§ **Your task**
Please copy out the entries below exactly, beginning with the line that contains "M938 181 974 191 967 217 931 207Z" and ending with the line that contains "M797 698 960 701", and include nothing outside that span.

§ **Records for this exercise**
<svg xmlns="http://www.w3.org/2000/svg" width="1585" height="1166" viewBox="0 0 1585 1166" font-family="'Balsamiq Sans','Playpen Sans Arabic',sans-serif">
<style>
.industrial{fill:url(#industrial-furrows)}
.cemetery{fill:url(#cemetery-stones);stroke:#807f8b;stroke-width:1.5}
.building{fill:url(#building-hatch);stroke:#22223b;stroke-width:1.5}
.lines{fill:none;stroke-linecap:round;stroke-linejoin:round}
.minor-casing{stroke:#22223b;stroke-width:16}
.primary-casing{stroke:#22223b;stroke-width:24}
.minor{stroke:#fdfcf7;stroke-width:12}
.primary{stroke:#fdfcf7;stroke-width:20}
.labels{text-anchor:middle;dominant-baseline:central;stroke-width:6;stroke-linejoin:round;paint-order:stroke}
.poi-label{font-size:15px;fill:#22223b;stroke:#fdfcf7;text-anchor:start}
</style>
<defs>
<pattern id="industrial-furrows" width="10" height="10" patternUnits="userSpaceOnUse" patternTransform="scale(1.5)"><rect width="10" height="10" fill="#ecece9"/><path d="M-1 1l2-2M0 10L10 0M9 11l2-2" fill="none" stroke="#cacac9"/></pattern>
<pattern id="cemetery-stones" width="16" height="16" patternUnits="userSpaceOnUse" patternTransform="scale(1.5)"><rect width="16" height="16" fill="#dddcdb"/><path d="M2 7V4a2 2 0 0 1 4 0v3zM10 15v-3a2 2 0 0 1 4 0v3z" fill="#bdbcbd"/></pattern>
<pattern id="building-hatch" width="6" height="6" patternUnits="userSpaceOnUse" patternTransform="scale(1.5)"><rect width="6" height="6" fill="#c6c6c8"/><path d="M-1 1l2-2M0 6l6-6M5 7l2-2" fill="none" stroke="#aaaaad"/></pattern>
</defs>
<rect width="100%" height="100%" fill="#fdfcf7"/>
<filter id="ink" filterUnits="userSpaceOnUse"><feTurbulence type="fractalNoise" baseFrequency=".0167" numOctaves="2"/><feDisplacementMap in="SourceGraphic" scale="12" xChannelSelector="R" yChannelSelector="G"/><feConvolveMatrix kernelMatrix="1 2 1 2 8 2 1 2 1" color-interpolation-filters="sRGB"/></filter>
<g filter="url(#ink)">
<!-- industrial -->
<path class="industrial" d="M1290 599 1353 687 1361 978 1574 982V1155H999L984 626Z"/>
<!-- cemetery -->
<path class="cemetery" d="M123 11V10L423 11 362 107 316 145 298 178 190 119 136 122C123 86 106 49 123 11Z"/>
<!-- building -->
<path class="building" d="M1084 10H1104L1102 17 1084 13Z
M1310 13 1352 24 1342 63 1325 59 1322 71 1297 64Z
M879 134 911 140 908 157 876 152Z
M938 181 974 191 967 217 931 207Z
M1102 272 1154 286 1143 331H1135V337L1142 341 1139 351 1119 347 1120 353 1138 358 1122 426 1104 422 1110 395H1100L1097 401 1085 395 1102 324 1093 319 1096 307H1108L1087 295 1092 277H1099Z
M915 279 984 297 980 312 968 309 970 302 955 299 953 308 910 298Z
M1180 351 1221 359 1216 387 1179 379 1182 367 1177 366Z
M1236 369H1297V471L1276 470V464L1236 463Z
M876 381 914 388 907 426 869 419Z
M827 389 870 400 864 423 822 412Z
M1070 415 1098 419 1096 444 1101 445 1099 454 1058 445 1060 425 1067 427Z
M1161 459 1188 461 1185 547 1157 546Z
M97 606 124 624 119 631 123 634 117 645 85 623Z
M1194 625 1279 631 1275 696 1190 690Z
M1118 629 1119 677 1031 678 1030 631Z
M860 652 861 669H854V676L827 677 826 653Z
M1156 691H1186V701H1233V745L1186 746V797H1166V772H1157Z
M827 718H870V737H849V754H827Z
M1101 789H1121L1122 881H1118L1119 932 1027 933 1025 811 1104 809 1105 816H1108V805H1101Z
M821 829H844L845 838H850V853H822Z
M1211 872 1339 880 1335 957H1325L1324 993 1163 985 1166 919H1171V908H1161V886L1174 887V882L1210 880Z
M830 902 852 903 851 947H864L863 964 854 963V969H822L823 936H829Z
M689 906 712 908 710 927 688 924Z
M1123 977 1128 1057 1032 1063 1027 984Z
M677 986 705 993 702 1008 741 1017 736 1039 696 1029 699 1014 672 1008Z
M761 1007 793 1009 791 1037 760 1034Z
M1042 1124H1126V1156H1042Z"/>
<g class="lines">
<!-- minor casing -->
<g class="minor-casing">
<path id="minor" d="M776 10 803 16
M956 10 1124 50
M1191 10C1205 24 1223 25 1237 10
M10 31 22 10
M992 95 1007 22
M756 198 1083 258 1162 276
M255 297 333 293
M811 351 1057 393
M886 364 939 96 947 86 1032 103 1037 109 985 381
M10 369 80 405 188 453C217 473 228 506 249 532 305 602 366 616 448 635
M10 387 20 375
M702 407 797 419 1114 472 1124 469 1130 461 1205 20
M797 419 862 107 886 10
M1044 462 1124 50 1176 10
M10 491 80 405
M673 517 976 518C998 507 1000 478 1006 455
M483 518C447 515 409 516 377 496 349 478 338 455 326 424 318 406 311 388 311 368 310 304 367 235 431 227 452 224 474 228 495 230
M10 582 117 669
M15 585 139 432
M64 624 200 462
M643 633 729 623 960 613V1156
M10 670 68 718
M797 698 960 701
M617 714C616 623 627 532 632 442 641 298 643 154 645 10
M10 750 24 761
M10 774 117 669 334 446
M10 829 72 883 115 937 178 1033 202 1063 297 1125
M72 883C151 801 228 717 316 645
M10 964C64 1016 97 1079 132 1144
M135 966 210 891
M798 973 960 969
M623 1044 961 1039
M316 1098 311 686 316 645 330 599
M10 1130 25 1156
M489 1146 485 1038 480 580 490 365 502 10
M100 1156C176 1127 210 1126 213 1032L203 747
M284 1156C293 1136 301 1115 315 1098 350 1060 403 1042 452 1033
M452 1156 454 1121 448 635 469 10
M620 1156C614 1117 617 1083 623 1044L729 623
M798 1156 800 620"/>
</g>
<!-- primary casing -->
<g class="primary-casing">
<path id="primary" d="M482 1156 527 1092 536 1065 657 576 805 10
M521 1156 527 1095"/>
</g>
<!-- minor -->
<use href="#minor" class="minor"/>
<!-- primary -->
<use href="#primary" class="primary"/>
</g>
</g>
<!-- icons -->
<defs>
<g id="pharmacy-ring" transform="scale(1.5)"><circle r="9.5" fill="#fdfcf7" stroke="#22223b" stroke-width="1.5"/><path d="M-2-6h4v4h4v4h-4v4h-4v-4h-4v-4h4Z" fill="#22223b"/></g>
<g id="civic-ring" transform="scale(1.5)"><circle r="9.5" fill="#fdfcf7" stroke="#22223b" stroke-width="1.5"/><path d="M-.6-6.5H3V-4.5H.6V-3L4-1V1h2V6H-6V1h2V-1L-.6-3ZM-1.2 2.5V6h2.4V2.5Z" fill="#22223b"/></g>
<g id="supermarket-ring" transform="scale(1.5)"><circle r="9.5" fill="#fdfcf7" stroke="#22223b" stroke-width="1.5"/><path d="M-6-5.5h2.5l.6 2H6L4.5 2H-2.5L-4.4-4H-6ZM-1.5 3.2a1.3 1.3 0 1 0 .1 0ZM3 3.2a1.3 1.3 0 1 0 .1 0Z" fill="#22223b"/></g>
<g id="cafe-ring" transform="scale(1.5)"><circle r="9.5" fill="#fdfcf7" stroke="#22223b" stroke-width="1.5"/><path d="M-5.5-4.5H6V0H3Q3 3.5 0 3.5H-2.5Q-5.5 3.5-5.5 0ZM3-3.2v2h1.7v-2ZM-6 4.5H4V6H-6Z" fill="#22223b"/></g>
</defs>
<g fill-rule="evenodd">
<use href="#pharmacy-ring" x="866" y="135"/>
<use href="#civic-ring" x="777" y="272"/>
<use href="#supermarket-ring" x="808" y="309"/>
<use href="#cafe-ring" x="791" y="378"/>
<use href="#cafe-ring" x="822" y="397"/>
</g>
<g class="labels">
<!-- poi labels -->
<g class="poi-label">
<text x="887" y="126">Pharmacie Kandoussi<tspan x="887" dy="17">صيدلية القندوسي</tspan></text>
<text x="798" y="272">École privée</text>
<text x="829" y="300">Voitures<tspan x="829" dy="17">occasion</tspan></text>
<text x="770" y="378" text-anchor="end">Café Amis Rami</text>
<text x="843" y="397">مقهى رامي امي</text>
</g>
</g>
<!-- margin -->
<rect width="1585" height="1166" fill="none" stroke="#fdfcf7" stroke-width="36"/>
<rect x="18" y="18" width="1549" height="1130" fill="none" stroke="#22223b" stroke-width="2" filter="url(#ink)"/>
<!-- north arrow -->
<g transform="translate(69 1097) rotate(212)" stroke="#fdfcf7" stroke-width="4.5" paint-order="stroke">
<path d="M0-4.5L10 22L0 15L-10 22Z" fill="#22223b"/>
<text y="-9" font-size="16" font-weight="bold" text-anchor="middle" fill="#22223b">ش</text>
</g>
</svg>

§ **Solved exercise**
M938 181 974 191 967 217 931 207Z
M1102 272 1154 286 1143 331H1135V337L1142 341 1139 351 1119 347 1120 353 1138 358 1122 426 1104 422 1110 395H1100L1097 401 1085 395 1102 324 1093 319 1096 307H1108L1087 295 1092 277H1099Z
M915 279 984 297 980 312 968 309 970 302 955 299 953 308 910 298Z
M1180 351 1221 359 1216 387 1179 379 1182 367 1177 366Z
M1236 369H1297V471L1276 470V464L1236 463Z
M876 381 914 388 907 426 869 419Z
M827 389 870 400 864 423 822 412Z
M1070 415 1098 419 1096 444 1101 445 1099 454 1058 445 1060 425 1067 427Z
M1161 459 1188 461 1185 547 1157 546Z
M97 606 124 624 119 631 123 634 117 645 85 623Z
M1194 625 1279 631 1275 696 1190 690Z
M1118 629 1119 677 1031 678 1030 631Z
M860 652 861 669H854V676L827 677 826 653Z
M1156 691H1186V701H1233V745L1186 746V797H1166V772H1157Z
M827 718H870V737H849V754H827Z
M1101 789H1121L1122 881H1118L1119 932 1027 933 1025 811 1104 809 1105 816H1108V805H1101Z
M821 829H844L845 838H850V853H822Z
M1211 872 1339 880 1335 957H1325L1324 993 1163 985 1166 919H1171V908H1161V886L1174 887V882L1210 880Z
M830 902 852 903 851 947H864L863 964 854 963V969H822L823 936H829Z
M689 906 712 908 710 927 688 924Z
M1123 977 1128 1057 1032 1063 1027 984Z
M677 986 705 993 702 1008 741 1017 736 1039 696 1029 699 1014 672 1008Z
M761 1007 793 1009 791 1037 760 1034Z
M1042 1124H1126V1156H1042Z"/>
<g class="lines">
<!-- minor casing -->
<g class="minor-casing">
<path id="minor" d="M776 10 803 16
M956 10 1124 50
M1191 10C1205 24 1223 25 1237 10
M10 31 22 10
M992 95 1007 22
M756 198 1083 258 1162 276
M255 297 333 293
M811 351 1057 393
M886 364 939 96 947 86 1032 103 1037 109 985 381
M10 369 80 405 188 453C217 473 228 506 249 532 305 602 366 616 448 635
M10 387 20 375
M702 407 797 419 1114 472 1124 469 1130 461 1205 20
M797 419 862 107 886 10
M1044 462 1124 50 1176 10
M10 491 80 405
M673 517 976 518C998 507 1000 478 1006 455
M483 518C447 515 409 516 377 496 349 478 338 455 326 424 318 406 311 388 311 368 310 304 367 235 431 227 452 224 474 228 495 230
M10 582 117 669
M15 585 139 432
M64 624 200 462
M643 633 729 623 960 613V1156
M10 670 68 718
M797 698 960 701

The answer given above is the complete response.